Source material Block Start

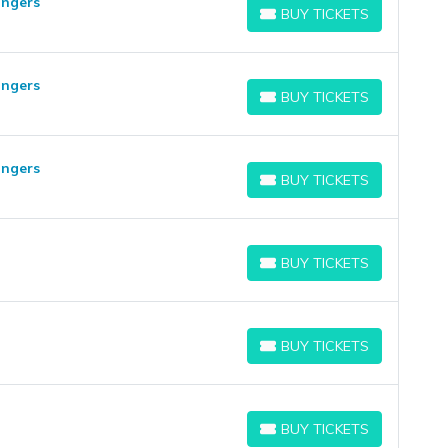
angers
BUY TICKETS
BUY TICKETS
angers
BUY TICKETS
BUY TICKETS
angers
BUY TICKETS
BUY TICKETS
BUY TICKETS
BUY TICKETS
BUY TICKETS
BUY TICKETS
BUY TICKETS
BUY TICKETS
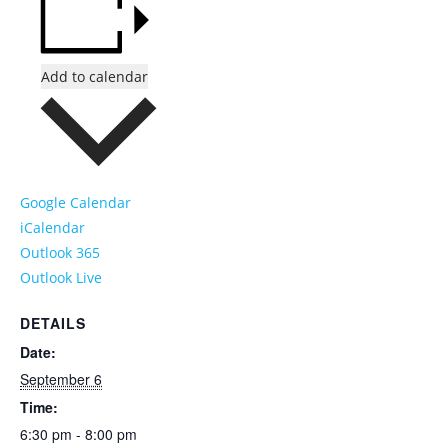
Add to calendar
Google Calendar
iCalendar
Outlook 365
Outlook Live
DETAILS
Date:
September 6
Time:
6:30 pm - 8:00 pm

Source material Block End

Reproduce the text read from all the records line for line, with no changes, and leave the pictures out.

angers
BUY TICKETS
BUY TICKETS
angers
BUY TICKETS
BUY TICKETS
angers
BUY TICKETS
BUY TICKETS
BUY TICKETS
BUY TICKETS
BUY TICKETS
BUY TICKETS
BUY TICKETS
BUY TICKETS
Add to calendar
Google Calendar
iCalendar
Outlook 365
Outlook Live
DETAILS
Date:
September 6
Time:
6:30 pm - 8:00 pm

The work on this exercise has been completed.